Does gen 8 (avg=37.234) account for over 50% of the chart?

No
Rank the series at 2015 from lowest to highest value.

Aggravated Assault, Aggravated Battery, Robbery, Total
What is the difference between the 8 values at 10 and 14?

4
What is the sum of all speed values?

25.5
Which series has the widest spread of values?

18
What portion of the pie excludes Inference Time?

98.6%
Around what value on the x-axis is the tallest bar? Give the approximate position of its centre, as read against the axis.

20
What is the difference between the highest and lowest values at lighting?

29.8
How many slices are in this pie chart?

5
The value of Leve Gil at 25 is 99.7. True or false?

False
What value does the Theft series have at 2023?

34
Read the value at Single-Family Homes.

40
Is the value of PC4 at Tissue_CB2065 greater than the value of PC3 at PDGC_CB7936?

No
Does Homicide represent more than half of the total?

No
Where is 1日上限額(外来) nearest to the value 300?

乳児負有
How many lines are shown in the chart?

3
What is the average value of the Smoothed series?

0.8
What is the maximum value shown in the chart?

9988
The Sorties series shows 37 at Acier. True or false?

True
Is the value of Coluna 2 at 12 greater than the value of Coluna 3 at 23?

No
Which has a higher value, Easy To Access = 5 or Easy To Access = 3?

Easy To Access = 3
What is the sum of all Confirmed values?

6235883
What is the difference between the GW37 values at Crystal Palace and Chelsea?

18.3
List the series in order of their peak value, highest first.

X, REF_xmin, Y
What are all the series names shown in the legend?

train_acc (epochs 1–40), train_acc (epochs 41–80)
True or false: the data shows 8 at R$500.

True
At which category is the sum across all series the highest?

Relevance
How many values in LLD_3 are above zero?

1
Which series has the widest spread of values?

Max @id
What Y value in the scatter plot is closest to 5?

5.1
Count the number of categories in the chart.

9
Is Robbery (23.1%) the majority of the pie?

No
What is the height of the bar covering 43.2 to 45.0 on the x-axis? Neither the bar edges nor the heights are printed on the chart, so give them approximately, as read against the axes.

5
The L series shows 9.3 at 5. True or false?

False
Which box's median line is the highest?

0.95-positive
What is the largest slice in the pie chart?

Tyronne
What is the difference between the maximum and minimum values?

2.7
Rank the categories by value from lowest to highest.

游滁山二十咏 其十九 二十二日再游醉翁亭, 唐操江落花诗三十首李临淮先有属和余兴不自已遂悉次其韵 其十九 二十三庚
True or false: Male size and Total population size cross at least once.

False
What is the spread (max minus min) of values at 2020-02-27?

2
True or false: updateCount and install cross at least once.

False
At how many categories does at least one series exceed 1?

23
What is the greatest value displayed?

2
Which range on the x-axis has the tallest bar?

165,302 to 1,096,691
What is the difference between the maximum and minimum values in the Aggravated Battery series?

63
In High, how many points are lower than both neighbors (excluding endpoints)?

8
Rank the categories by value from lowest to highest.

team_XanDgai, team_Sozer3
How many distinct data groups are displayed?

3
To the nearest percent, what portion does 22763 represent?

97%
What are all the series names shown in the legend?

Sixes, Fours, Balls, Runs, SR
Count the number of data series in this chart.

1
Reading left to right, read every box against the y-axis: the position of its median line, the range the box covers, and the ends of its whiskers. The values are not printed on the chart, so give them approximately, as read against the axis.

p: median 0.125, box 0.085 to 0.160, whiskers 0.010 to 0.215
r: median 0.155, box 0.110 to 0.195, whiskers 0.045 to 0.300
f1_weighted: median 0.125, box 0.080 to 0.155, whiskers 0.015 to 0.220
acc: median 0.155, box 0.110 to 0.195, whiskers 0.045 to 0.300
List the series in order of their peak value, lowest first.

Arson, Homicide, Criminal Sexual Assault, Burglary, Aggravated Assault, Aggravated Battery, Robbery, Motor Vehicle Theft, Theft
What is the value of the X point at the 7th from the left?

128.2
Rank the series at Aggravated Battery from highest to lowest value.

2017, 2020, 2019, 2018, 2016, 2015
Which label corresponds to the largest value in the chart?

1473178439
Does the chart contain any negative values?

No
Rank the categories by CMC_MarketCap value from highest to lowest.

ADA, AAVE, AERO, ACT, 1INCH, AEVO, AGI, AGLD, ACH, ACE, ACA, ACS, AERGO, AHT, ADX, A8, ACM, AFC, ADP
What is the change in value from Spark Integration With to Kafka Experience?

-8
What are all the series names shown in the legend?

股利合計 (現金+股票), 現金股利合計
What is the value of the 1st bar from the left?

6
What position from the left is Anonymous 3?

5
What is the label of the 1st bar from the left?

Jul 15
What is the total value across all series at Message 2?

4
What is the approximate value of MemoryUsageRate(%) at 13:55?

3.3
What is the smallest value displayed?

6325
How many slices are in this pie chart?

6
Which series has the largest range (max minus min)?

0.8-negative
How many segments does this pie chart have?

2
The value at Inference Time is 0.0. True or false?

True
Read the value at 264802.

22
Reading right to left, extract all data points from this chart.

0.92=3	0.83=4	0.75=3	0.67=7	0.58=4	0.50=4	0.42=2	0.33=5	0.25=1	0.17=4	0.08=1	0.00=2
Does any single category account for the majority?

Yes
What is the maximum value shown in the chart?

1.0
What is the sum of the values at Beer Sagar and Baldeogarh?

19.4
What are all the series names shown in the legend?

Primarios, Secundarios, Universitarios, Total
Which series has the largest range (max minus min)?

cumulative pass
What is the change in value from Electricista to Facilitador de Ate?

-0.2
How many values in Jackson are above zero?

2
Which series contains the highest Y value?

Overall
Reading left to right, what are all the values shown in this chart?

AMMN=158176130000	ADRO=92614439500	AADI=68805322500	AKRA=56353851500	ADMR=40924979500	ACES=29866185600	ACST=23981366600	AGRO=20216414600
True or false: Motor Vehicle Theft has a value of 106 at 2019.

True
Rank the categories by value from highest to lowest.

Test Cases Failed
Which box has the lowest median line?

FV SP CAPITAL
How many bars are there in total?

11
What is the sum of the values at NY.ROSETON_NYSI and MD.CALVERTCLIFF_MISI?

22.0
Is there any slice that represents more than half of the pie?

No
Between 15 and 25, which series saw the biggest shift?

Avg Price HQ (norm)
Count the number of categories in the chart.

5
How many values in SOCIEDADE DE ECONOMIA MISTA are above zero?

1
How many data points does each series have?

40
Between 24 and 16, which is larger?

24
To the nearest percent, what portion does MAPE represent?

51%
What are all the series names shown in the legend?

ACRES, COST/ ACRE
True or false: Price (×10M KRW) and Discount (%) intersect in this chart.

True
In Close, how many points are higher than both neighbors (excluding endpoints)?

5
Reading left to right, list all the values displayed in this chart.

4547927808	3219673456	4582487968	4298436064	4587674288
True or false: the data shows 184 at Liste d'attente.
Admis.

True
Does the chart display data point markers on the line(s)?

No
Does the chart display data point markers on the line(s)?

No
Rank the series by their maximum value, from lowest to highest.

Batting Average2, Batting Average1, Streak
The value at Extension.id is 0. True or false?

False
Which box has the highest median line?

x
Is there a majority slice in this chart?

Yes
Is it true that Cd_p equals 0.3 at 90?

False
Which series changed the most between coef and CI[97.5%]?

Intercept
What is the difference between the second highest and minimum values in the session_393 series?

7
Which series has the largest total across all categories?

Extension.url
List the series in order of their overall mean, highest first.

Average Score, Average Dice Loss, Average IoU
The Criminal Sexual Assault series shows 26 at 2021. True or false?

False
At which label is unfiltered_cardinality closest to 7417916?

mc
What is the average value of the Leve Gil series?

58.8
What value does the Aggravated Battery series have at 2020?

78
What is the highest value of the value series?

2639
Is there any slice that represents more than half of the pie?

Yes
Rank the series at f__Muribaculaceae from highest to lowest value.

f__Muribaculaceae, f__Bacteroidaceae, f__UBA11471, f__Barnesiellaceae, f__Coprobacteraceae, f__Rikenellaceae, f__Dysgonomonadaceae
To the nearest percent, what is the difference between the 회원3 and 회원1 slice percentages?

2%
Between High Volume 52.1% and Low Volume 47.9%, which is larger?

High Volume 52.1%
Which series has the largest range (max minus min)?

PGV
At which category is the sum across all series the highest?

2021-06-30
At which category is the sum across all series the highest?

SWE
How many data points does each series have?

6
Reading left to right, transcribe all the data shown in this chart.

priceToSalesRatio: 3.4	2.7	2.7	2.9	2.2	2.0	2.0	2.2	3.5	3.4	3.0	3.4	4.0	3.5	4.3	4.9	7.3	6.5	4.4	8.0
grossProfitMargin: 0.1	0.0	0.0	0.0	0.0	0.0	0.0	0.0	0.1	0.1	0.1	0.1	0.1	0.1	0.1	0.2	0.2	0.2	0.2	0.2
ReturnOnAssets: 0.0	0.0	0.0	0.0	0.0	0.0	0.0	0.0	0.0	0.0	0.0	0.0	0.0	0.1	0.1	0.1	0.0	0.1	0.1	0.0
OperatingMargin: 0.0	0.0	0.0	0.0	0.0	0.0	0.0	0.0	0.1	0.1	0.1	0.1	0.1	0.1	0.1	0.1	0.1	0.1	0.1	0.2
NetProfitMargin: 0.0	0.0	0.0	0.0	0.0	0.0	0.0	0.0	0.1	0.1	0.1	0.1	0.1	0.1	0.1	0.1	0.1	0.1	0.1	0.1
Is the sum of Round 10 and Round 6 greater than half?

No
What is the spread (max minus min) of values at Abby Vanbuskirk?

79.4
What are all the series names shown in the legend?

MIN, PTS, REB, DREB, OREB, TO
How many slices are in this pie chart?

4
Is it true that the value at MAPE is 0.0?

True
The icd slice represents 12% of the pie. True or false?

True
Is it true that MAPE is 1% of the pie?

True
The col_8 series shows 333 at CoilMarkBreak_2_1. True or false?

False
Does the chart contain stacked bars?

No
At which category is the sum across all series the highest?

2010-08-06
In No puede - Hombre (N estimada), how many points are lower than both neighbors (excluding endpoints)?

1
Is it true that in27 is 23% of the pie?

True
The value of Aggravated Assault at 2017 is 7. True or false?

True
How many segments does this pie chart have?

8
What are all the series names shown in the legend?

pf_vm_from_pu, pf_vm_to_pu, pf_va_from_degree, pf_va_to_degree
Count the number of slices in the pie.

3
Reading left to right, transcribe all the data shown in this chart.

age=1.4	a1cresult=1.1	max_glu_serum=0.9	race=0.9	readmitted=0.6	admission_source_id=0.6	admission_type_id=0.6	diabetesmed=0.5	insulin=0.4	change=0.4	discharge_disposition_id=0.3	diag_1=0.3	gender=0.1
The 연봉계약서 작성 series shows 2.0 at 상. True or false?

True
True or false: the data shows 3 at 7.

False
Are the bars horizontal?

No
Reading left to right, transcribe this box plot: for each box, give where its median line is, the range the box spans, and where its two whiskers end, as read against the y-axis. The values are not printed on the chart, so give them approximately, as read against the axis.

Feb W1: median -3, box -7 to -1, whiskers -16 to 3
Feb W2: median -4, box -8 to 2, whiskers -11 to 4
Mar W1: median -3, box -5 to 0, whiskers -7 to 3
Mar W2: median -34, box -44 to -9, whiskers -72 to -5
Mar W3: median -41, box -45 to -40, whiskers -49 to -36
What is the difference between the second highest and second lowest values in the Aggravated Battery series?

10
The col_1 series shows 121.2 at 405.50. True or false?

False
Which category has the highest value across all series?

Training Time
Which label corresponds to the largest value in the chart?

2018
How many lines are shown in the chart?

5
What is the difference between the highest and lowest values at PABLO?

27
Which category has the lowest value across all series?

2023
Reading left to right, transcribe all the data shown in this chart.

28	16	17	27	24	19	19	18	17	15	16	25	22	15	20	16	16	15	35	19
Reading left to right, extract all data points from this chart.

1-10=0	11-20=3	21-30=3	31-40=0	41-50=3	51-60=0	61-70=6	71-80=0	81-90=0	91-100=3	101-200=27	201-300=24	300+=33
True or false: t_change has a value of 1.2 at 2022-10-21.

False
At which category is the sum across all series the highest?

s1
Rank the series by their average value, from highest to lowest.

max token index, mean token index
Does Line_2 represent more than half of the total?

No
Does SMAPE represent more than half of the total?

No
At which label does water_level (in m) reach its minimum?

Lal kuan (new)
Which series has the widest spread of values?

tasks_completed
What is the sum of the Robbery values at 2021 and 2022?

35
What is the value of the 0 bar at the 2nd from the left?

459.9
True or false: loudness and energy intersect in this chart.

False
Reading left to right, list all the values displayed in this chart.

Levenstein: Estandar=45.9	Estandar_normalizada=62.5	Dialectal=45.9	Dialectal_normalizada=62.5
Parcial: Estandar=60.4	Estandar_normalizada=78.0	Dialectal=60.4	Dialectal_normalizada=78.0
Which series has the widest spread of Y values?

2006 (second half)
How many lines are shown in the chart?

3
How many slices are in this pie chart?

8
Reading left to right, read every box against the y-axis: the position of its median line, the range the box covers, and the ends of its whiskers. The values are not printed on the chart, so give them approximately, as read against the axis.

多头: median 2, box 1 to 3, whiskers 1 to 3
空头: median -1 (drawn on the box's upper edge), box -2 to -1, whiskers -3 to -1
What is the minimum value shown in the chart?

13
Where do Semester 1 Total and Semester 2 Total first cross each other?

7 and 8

=== WORK ORDER ===
Rewrite the entries from the beginning up to and including the line with "What is the average value of the Smoothed", replacing "Theft" with "Burglary" and leaving everything else unchanged.

=== SOLUTION FOR THIS PROBLEM ===
Does gen 8 (avg=37.234) account for over 50% of the chart?

No
Rank the series at 2015 from lowest to highest value.

Aggravated Assault, Aggravated Battery, Robbery, Total
What is the difference between the 8 values at 10 and 14?

4
What is the sum of all speed values?

25.5
Which series has the widest spread of values?

18
What portion of the pie excludes Inference Time?

98.6%
Around what value on the x-axis is the tallest bar? Give the approximate position of its centre, as read against the axis.

20
What is the difference between the highest and lowest values at lighting?

29.8
How many slices are in this pie chart?

5
The value of Leve Gil at 25 is 99.7. True or false?

False
What value does the Burglary series have at 2023?

34
Read the value at Single-Family Homes.

40
Is the value of PC4 at Tissue_CB2065 greater than the value of PC3 at PDGC_CB7936?

No
Does Homicide represent more than half of the total?

No
Where is 1日上限額(外来) nearest to the value 300?

乳児負有
How many lines are shown in the chart?

3
What is the average value of the Smoothed series?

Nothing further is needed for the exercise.